▸ REQUIREMENT: A verbatim transcript of the data that follows, free of images, is the expected result.

Dataset entries:
....................

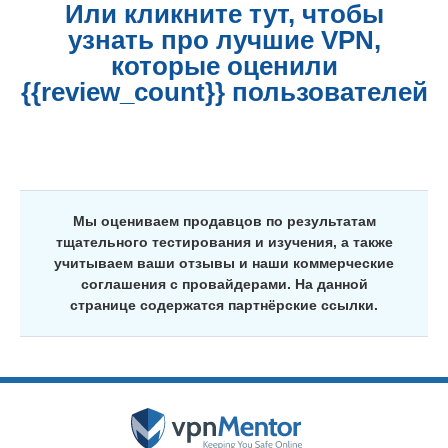
Или кликните тут, чтобы
узнать про лучшие VPN,
которые оценили
{{review_count}} пользователей
Мы оцениваем продавцов по результатам
тщательного тестирования и изучения, а также
учитываем ваши отзывы и наши коммерческие
соглашения с провайдерами. На данной
странице содержатся партнёрские ссылки.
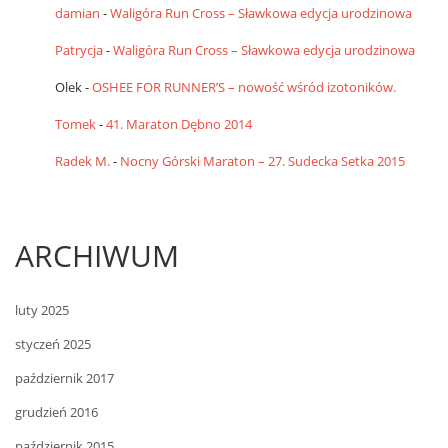
damian
-
Waligóra Run Cross – Sławkowa edycja urodzinowa
Patrycja
-
Waligóra Run Cross – Sławkowa edycja urodzinowa
Olek
-
OSHEE FOR RUNNER’S – nowość wśród izotoników.
Tomek
-
41. Maraton Dębno 2014
Radek M.
-
Nocny Górski Maraton – 27. Sudecka Setka 2015
ARCHIWUM
luty 2025
styczeń 2025
październik 2017
grudzień 2016
październik 2015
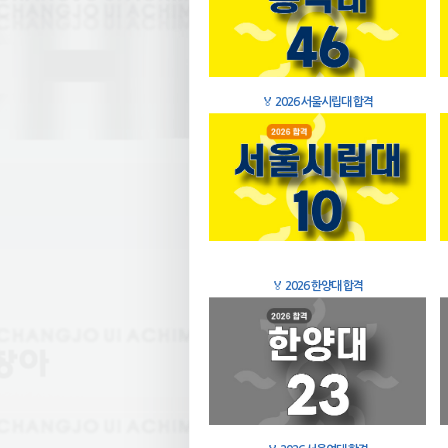
🏅
2026 서울시립대 합격
🏅
2026 한양대 합격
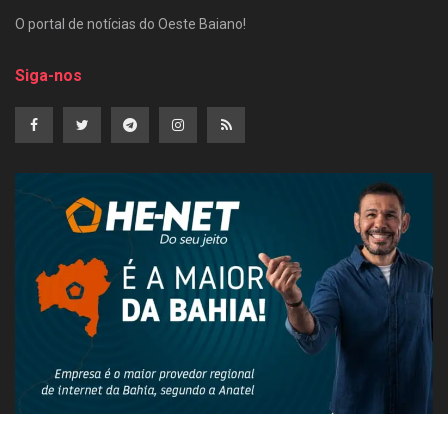
O portal de notícias do Oeste Baiano!
Siga-nos
PUBLICIDADE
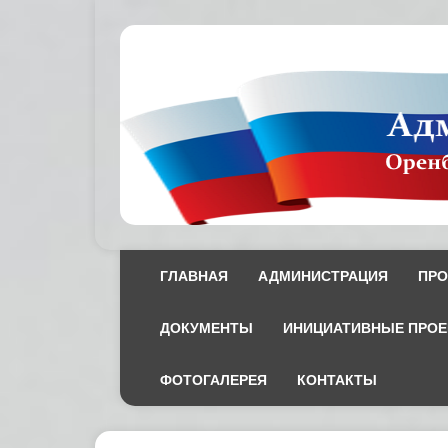
ГЛАВНАЯ
АДМИНИСТРАЦИЯ
ПРО
ДОКУМЕНТЫ
ИНИЦИАТИВНЫЕ ПРО
ФОТОГАЛЕРЕЯ
КОНТАКТЫ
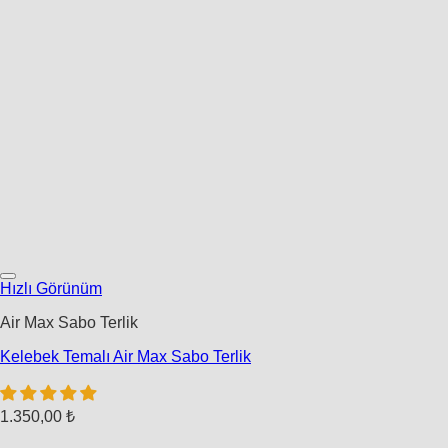
Hızlı Görünüm
Air Max Sabo Terlik
Kelebek Temalı Air Max Sabo Terlik
1.350,00
₺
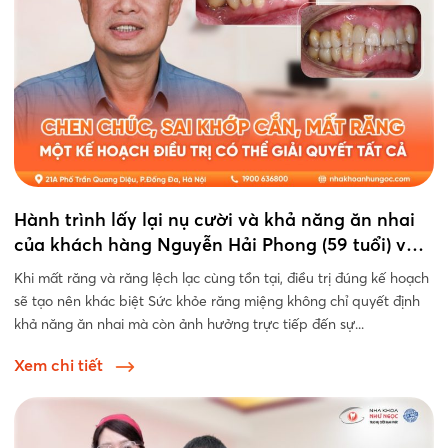
Hành trình lấy lại nụ cười và khả năng ăn nhai
của khách hàng Nguyễn Hải Phong (59 tuổi) với
Implant kết hợp Invisalign tại Nha khoa Như
Khi mất răng và răng lệch lạc cùng tồn tại, điều trị đúng kế hoạch
Ngọc
sẽ tạo nên khác biệt Sức khỏe răng miệng không chỉ quyết định
khả năng ăn nhai mà còn ảnh hưởng trực tiếp đến sự...
Xem chi tiết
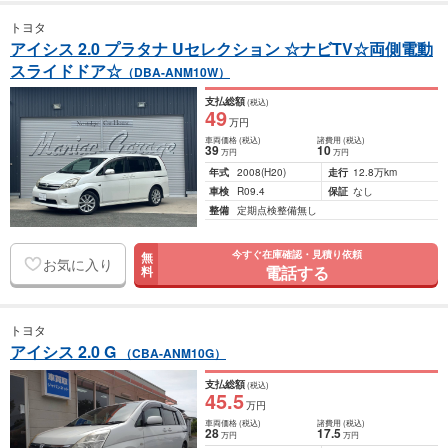
トヨタ
アイシス 2.0 プラタナ Uセレクション ☆ナビTV☆両側電動
スライドドア☆
（DBA-ANM10W）
支払総額
(税込)
49
万円
車両価格
(税込)
諸費用
(税込)
39
10
万円
万円
年式
2008
(H20)
走行
12.8万km
車検
R09.4
保証
なし
整備
定期点検整備無し
今すぐ在庫確認・見積り依頼
無
お気に入り
電話する
料
トヨタ
アイシス 2.0 G
（CBA-ANM10G）
支払総額
(税込)
45
.5
万円
車両価格
(税込)
諸費用
(税込)
28
17
.5
万円
万円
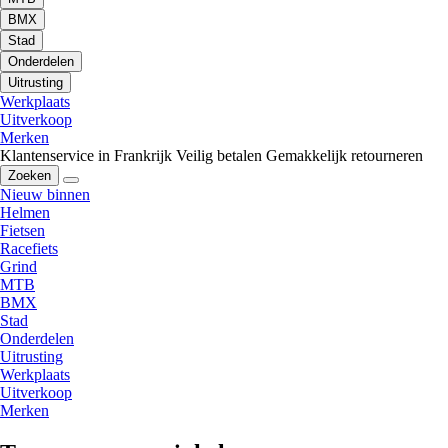
BMX
Stad
Onderdelen
Uitrusting
Werkplaats
Uitverkoop
Merken
Klantenservice in Frankrijk
Veilig betalen
Gemakkelijk retourneren
Zoeken
Nieuw binnen
Helmen
Fietsen
Racefiets
Grind
MTB
BMX
Stad
Onderdelen
Uitrusting
Werkplaats
Uitverkoop
Merken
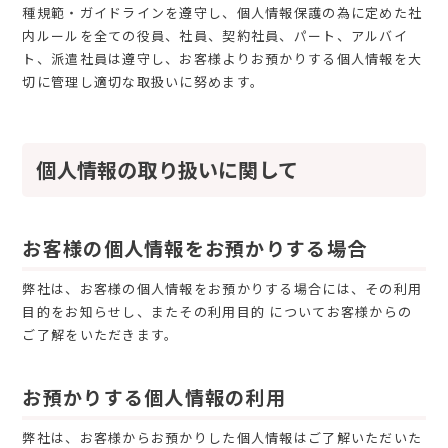
種規範・ガイドラインを遵守し、個人情報保護の為に定めた社
内ルールを全ての役員、社員、契約社員、パート、アルバイ
ト、派遣社員は遵守し、お客様よりお預かりする個人情報を大
切に管理し適切な取扱いに努めます。
個人情報の取り扱いに関して
お客様の個人情報をお預かりする場合
弊社は、お客様の個人情報をお預かりする場合には、その利用
目的をお知らせし、またその利用目的 についてお客様からの
ご了解をいただきます。
お預かりする個人情報の利用
弊社は、お客様からお預かりした個人情報はご了解いただいた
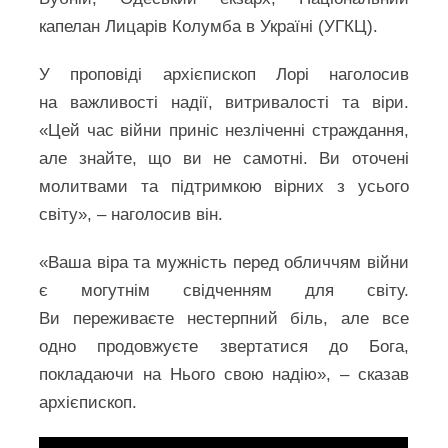
капелан Лицарів Колумба в Україні (УГКЦ).
У проповіді архієпископ Лорі наголосив
на важливості надії, витривалості та віри.
«Цей час війни приніс незліченні страждання,
але знайте, що ви не самотні. Ви оточені
молитвами та підтримкою вірних з усього
світу», – наголосив він.
«Ваша віра та мужність перед обличчям війни
є могутнім свідченням для світу.
Ви переживаєте нестерпний біль, але все
одно продовжуєте звертатися до Бога,
покладаючи на Нього свою надію», – сказав
архієпископ.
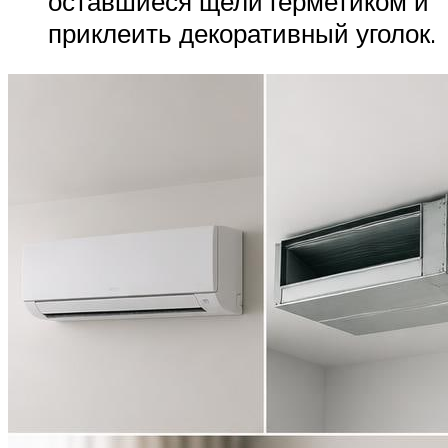
оставшиеся щели герметиком и
приклеить декоративный уголок.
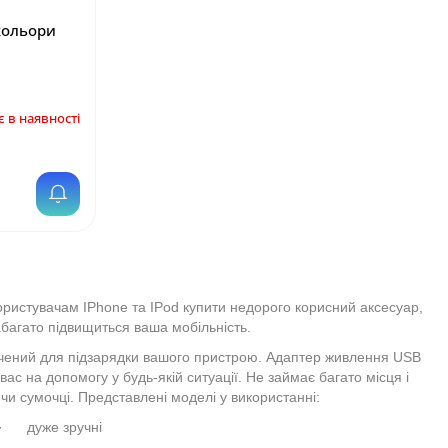
кольори
 в наявності
т
ристувачам IPhone та IPod купити недорого корисний аксесуар,
багато підвищиться ваша мобільність.
чений для підзарядки вашого пристрою. Адаптер живлення USB
ас на допомогу у будь-якій ситуації. Не займає багато місця і
чи сумочці. Представлені моделі у використанні:
· дуже зручні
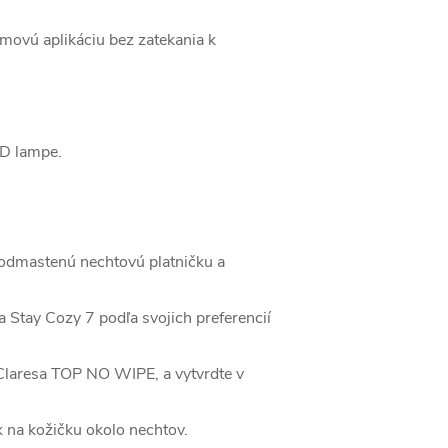
émovú aplikáciu bez zatekania k
ED lampe.
 odmastenú nechtovú platničku a
 Stay Cozy 7 podľa svojich preferencií
 Claresa TOP NO WIPE, a vytvrdte v
k na kožičku okolo nechtov.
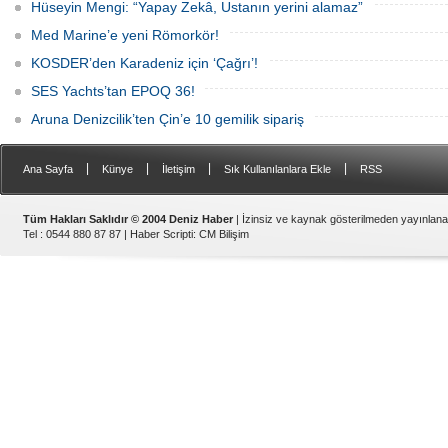
Hüseyin Mengi: “Yapay Zekâ, Ustanın yerini alamaz”
Med Marine’e yeni Römorkör!
KOSDER’den Karadeniz için ‘Çağrı’!
SES Yachts’tan EPOQ 36!
Aruna Denizcilik’ten Çin’e 10 gemilik sipariş
|
|
|
|
Ana Sayfa
Künye
İletişim
Sık Kullanılanlara Ekle
RSS
Tüm Hakları Saklıdır © 2004 Deniz Haber
| İzinsiz ve kaynak gösterilmeden yayınlan
Tel : 0544 880 87 87 |
Haber Scripti
:
CM Bilişim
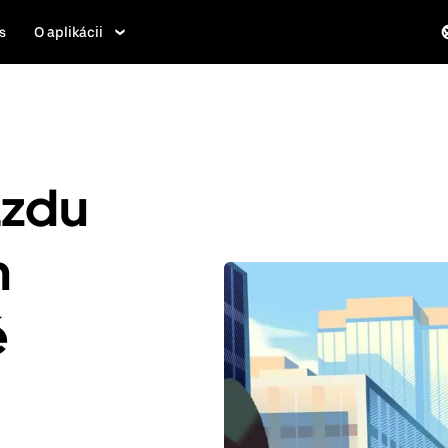
s
O aplikácii
azdu
h
é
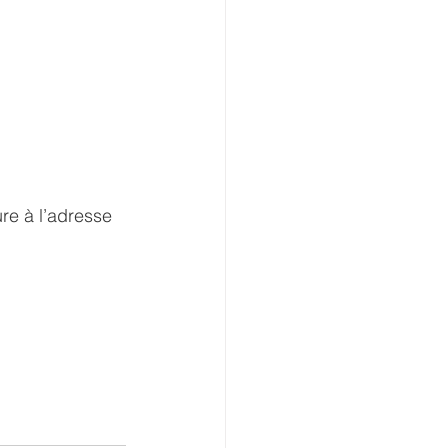
re à l’adresse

....................

▸ ANSWER TO THIS EXERCISE:
Или кликните тут, чтобы
узнать про лучшие VPN,
которые оценили
{{review_count}} пользователей
Мы оцениваем продавцов по результатам
тщательного тестирования и изучения, а также
учитываем ваши отзывы и наши коммерческие
соглашения с провайдерами. На данной
странице содержатся партнёрские ссылки.
damian
-
Waligóra Run Cross – Sławkowa edycja urodzinowa
Patrycja
-
Waligóra Run Cross – Sławkowa edycja urodzinowa
Olek
-
OSHEE FOR RUNNER’S – nowość wśród izotoników.
Tomek
-
41. Maraton Dębno 2014
Radek M.
-
Nocny Górski Maraton – 27. Sudecka Setka 2015
ARCHIWUM
luty 2025
styczeń 2025
październik 2017
grudzień 2016
październik 2015
🏅
2026 서울시립대 합격
🏅
2026 한양대 합격
O portal de notícias do Oeste Baiano!
Siga-nos
PUBLICIDADE
ГЛАВНАЯ
АДМИНИСТРАЦИЯ
ПРО
ДОКУМЕНТЫ
ИНИЦИАТИВНЫЕ ПРО
ФОТОГАЛЕРЕЯ
КОНТАКТЫ
Hızlı Görünüm
Air Max Sabo Terlik
Kelebek Temalı Air Max Sabo Terlik
1.350,00
₺
Hành trình lấy lại nụ cười và khả năng ăn nhai
của khách hàng Nguyễn Hải Phong (59 tuổi) với
Implant kết hợp Invisalign tại Nha khoa Như
Khi mất răng và răng lệch lạc cùng tồn tại, điều trị đúng kế hoạch
Ngọc
sẽ tạo nên khác biệt Sức khỏe răng miệng không chỉ quyết định
khả năng ăn nhai mà còn ảnh hưởng trực tiếp đến sự...
Xem chi tiết
トヨタ
アイシス 2.0 プラタナ Uセレクション ☆ナビTV☆両側電動
スライドドア☆
（DBA-ANM10W）
支払総額
(税込)
49
万円
車両価格
(税込)
諸費用
(税込)
39
10
万円
万円
年式
2008
(H20)
走行
12.8万km
車検
R09.4
保証
なし
整備
定期点検整備無し
今すぐ在庫確認・見積り依頼
無
お気に入り
電話する
料
トヨタ
アイシス 2.0 G
（CBA-ANM10G）
支払総額
(税込)
45
.5
万円
車両価格
(税込)
諸費用
(税込)
28
17
.5
万円
万円
BMX
Stad
Onderdelen
Uitrusting
Werkplaats
Uitverkoop
Merken
Klantenservice in Frankrijk
Veilig betalen
Gemakkelijk retourneren
Zoeken
Nieuw binnen
Helmen
Fietsen
Racefiets
Grind
MTB
BMX
Stad
Onderdelen
Uitrusting
Werkplaats
Uitverkoop
Merken
種規範・ガイドラインを遵守し、個人情報保護の為に定めた社
内ルールを全ての役員、社員、契約社員、パート、アルバイ
ト、派遣社員は遵守し、お客様よりお預かりする個人情報を大
切に管理し適切な取扱いに努めます。
個人情報の取り扱いに関して
お客様の個人情報をお預かりする場合
弊社は、お客様の個人情報をお預かりする場合には、その利用
目的をお知らせし、またその利用目的 についてお客様からの
ご了解をいただきます。
お預かりする個人情報の利用
弊社は、お客様からお預かりした個人情報はご了解いただいた
капелан Лицарів Колумба в Україні (УГКЦ).
У проповіді архієпископ Лорі наголосив
на важливості надії, витривалості та віри.
«Цей час війни приніс незліченні страждання,
але знайте, що ви не самотні. Ви оточені
молитвами та підтримкою вірних з усього
світу», – наголосив він.
«Ваша віра та мужність перед обличчям війни
є могутнім свідченням для світу.
Ви переживаєте нестерпний біль, але все
одно продовжуєте звертатися до Бога,
покладаючи на Нього свою надію», – сказав
архієпископ.
оставшиеся щели герметиком и
приклеить декоративный уголок.
кольори
 в наявності
т
ристувачам IPhone та IPod купити недорого корисний аксесуар,
багато підвищиться ваша мобільність.
чений для підзарядки вашого пристрою. Адаптер живлення USB
ас на допомогу у будь-якій ситуації. Не займає багато місця і
чи сумочці. Представлені моделі у використанні:
· дуже зручні
émovú aplikáciu bez zatekania k
ED lampe.
 odmastenú nechtovú platničku a
 Stay Cozy 7 podľa svojich preferencií
 Claresa TOP NO WIPE, a vytvrdte v
k na kožičku okolo nechtov.
Hüseyin Mengi: “Yapay Zekâ, Ustanın yerini alamaz”
Med Marine’e yeni Römorkör!
KOSDER’den Karadeniz için ‘Çağrı’!
SES Yachts’tan EPOQ 36!
Aruna Denizcilik’ten Çin’e 10 gemilik sipariş
|
|
|
|
Ana Sayfa
Künye
İletişim
Sık Kullanılanlara Ekle
RSS
Tüm Hakları Saklıdır © 2004 Deniz Haber
| İzinsiz ve kaynak gösterilmeden yayınlan
Tel : 0544 880 87 87 |
Haber Scripti
:
CM Bilişim
s
O aplikácii
azdu
h
é
re à l’adresse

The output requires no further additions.